Pada Kesempatan sama Kepala Bidang Pendidikan Madrasah Kanwil Kemenag Jatim, Syamsuri menyatakan, pihaknya sangat senang dengan adanya kegiatan yang diinisiasi BNPT dan FKPT Jatim ini terkait moderasi dari sekolah ini.
“Langkah yang strategis ini mesti dilakukan lebih simultan menjadi lebih meluas spektrumnya hingga mencapai kabupaten dan kota di wilayah Jatim. Karena proses pencegahan radikalisme memang mesti masif dilakukan dari ranah pendidikan khususnya pendidikan agama,” kata Syamsuri.
Menurut Syamsuri, acara ini dihadiri oleh 80 orang Kepala Sekolah, Guru PAI SD/MI, SMP/MTs juga Guru Agama Kristen dan Hindu.
Ketua FKPT Jatim, Dr Hesti Armiwulan menyatakan, pihaknya tetap mengupayakan secara optimal pelibatan semua stakeholder dalam proses pencegahan radikalisme dan terorisme.

+--

Langkah Pengerjaan —
1) Menurut teks tentang pencegahan radikalisme, berapa orang yang menghadiri acara tersebut?
2) Teruskan teks tentang pencegahan radikalisme mulai dari kalimat terakhirnya.

Data Tersimpan —
+--

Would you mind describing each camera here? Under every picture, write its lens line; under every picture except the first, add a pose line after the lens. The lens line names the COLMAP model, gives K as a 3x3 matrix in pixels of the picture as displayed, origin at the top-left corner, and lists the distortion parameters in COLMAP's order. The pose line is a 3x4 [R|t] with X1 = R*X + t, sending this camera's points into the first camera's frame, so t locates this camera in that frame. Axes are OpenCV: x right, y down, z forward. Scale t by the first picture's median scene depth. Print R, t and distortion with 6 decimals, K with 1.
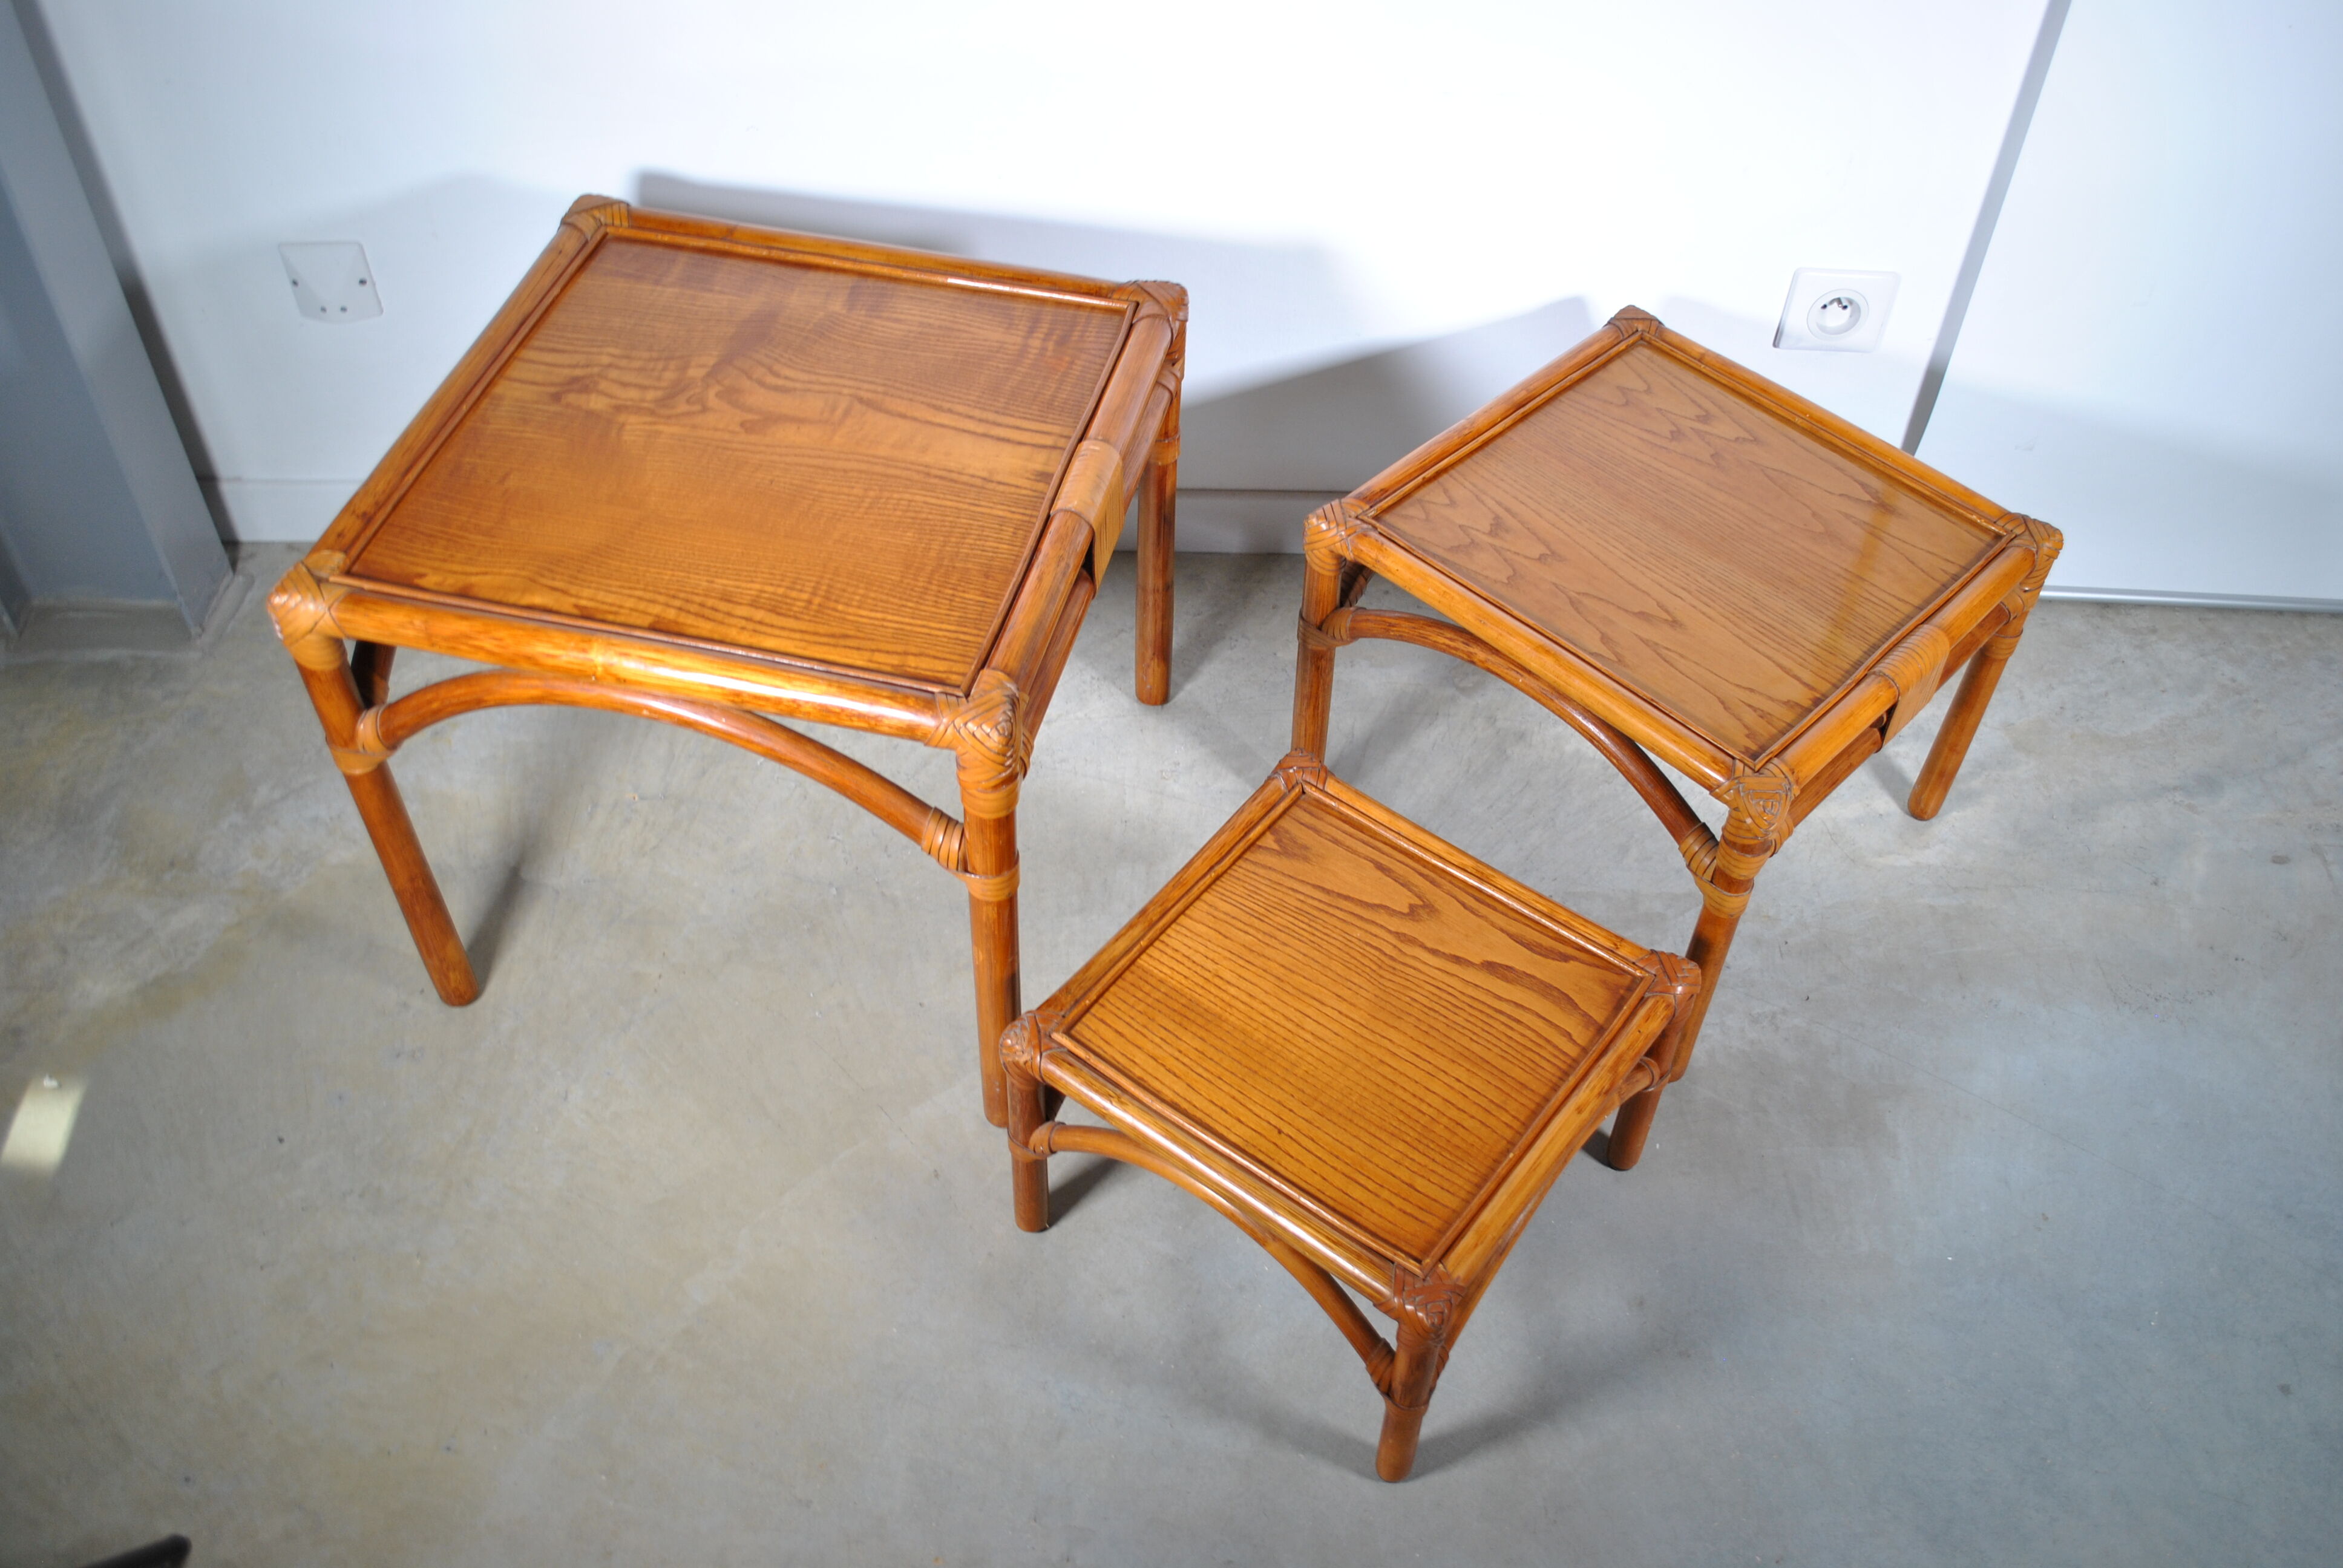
lens RADIAL K [[2078.7, 0, 1185.4], [0, 2078.7, 773.0], [0, 0, 1]] dist [-0.064145, -0.002730]
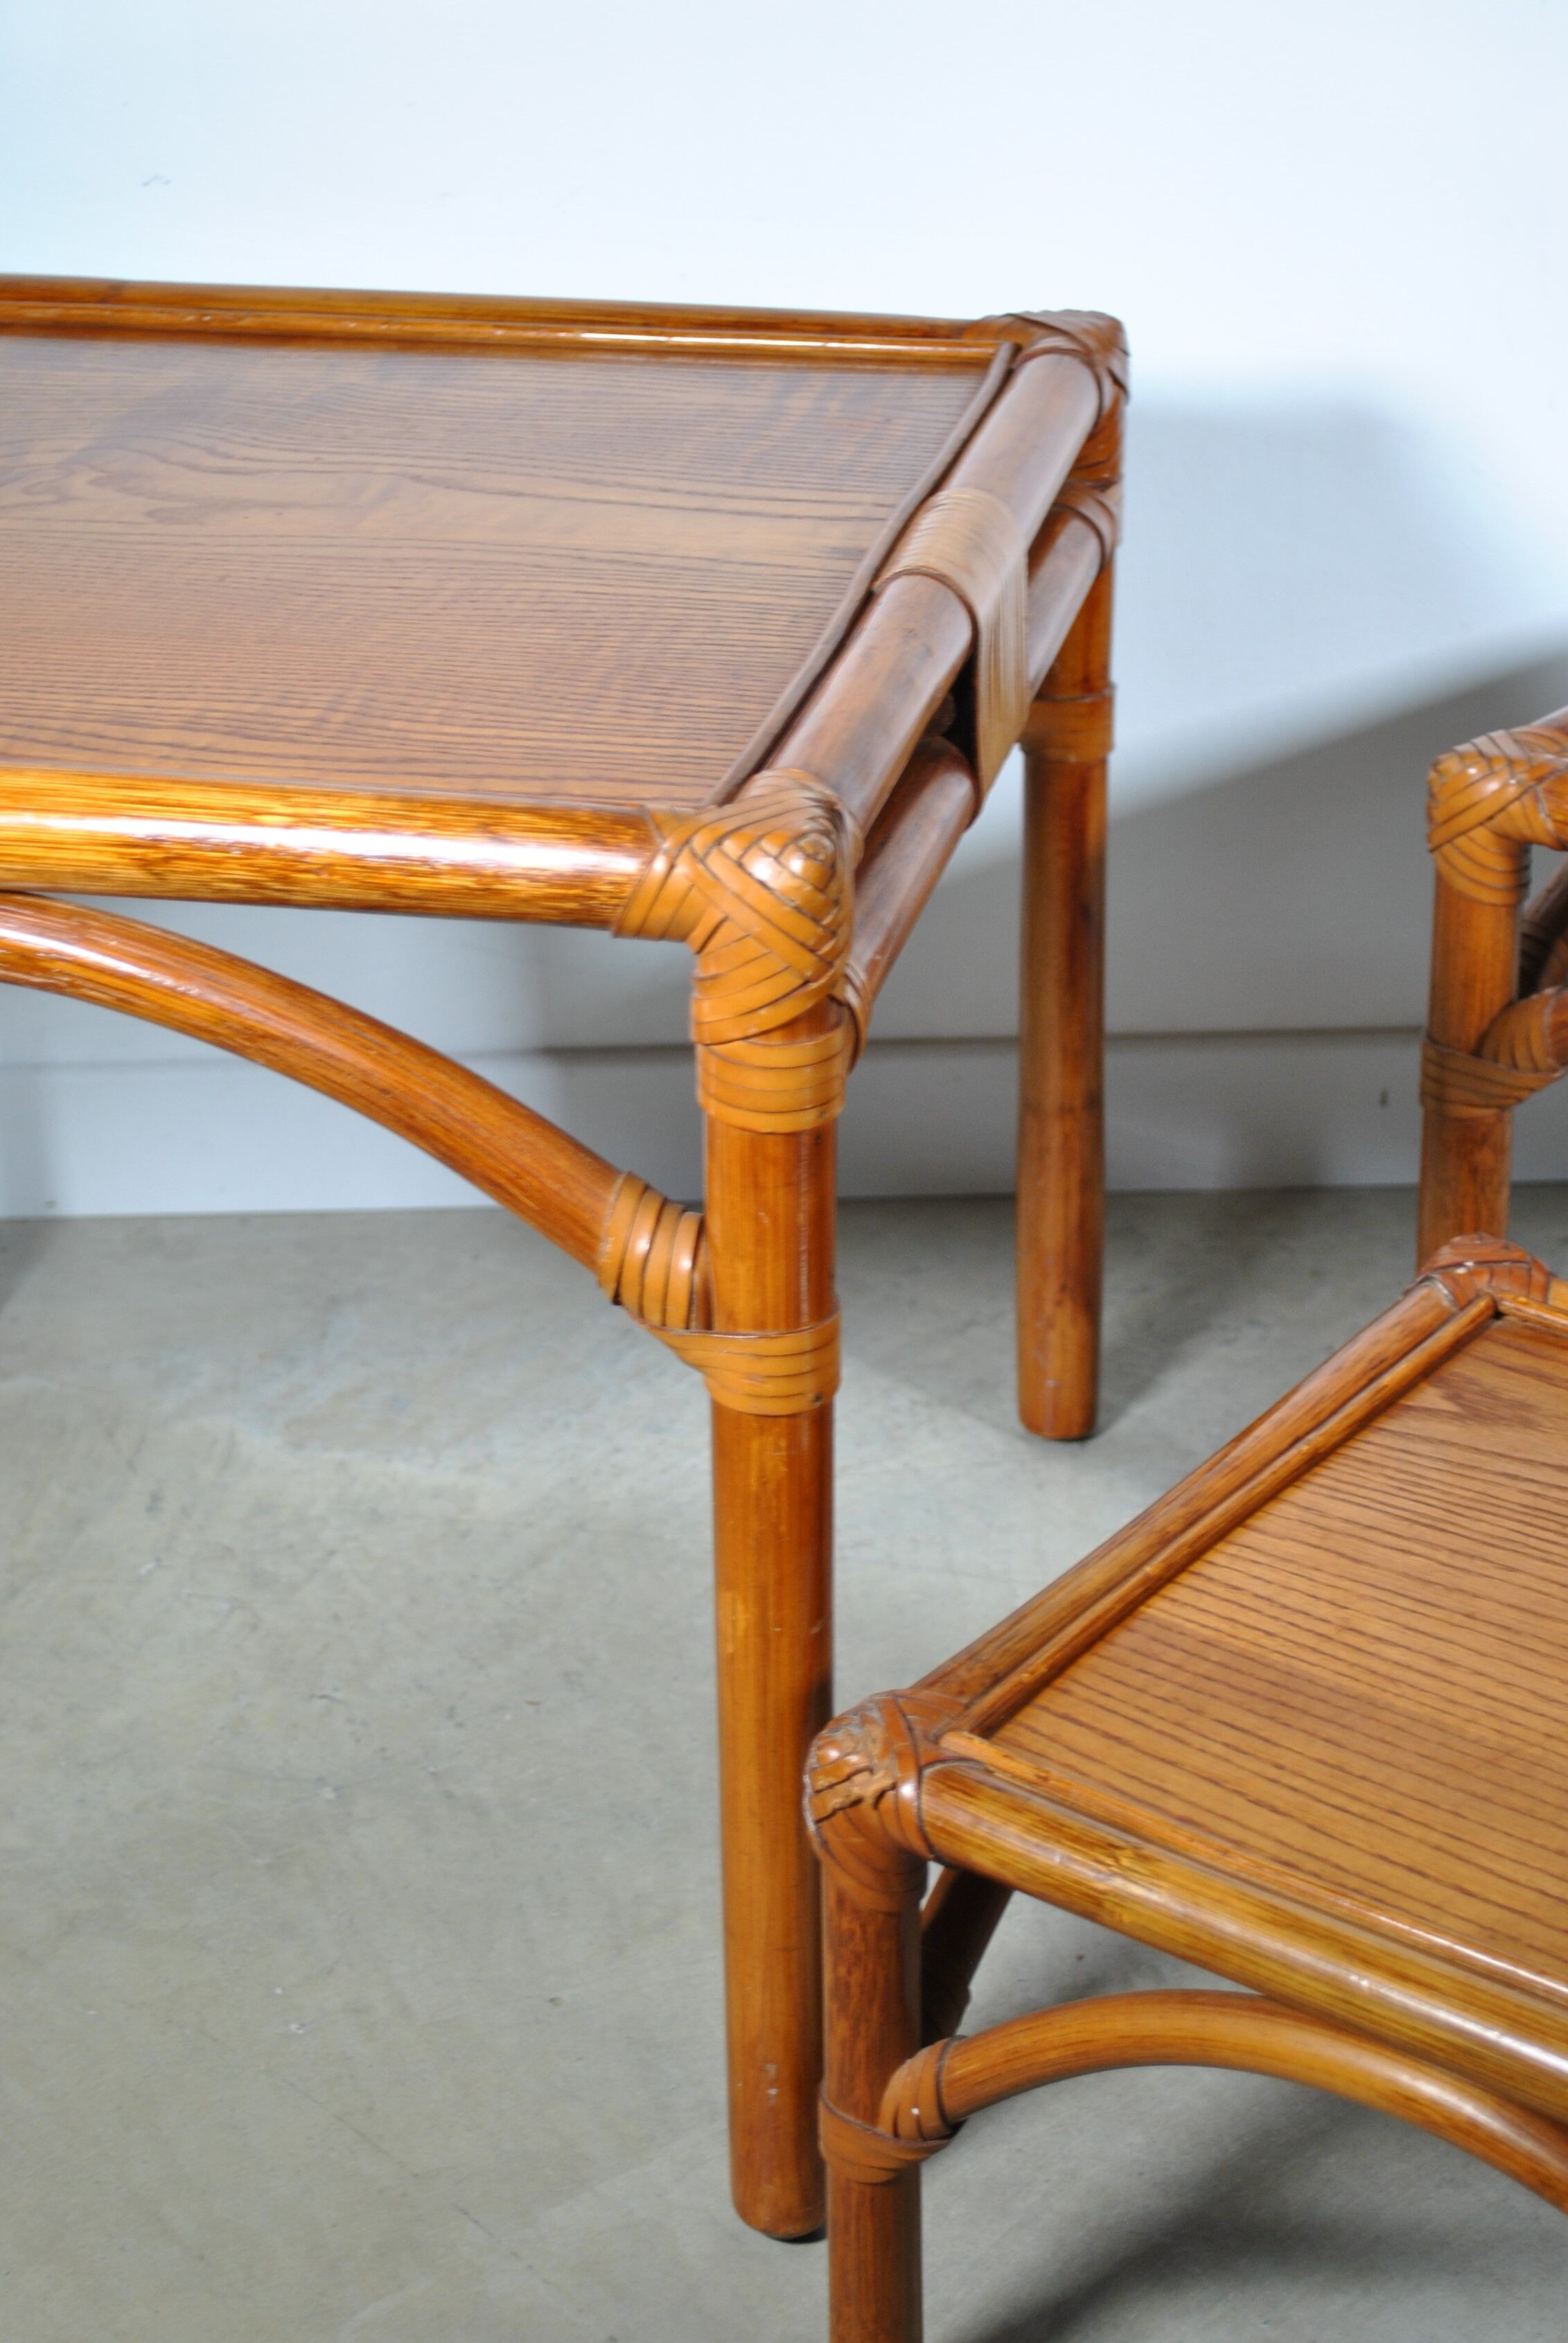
lens RADIAL K [[4201.9, 0, 784.0], [0, 4201.9, 1171.5], [0, 0, 1]] dist [-0.002487, -0.038080]
pose [[0.998833, -0.043882, -0.020181, -0.065813], [0.034249, 0.938086, -0.344705, 0.264566], [0.034058, 0.343612, 0.938494, 0.208585]]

+--

Jawaban Latihan —
1) 80 orang, yaitu kepala sekolah, guru PAI SD/MI dan SMP/MTs, serta guru agama Kristen dan Hindu.

2)
“FKPT Jatim yang merupakan bagian dari 32 FKPT secara nasional dan organ BNPT akan terus melakukan proses kerjasama dengan stakeholder strategis, guna masifikasi upaya pencegahan tindak radikalisme dan terorisme. Pada kesempatan ini para kepala sekolah, pengejar serta guru agama jadi target khusus untuk dikuatkan kapasitasnya guna terlibat aktif dalam pencegahan radikalisme,” ungkap Hesti.
Zastrauw Ngatuwi, salah satu nara sumber menyampaikan moderasi disebutkan sebagai proses menerima perbedaan secara ikhlas. ”Menerima perbedaan yang ada secara ikhlas sehingga bisa hidup bersama orang-orang yang memiliki perbedaan adalah pengertian harfiah dari moderasi,” ungkap staf pengajar Pasca sarjana Universitas Indonesia itu.
Lebih jauh, Zastrauw menegaskan, proses internalisasi nilai-nilai agama dan budaya memerlukan strategi khusus dan harus dimulai sejak dini khususnya di periode tumbuh kembang anak.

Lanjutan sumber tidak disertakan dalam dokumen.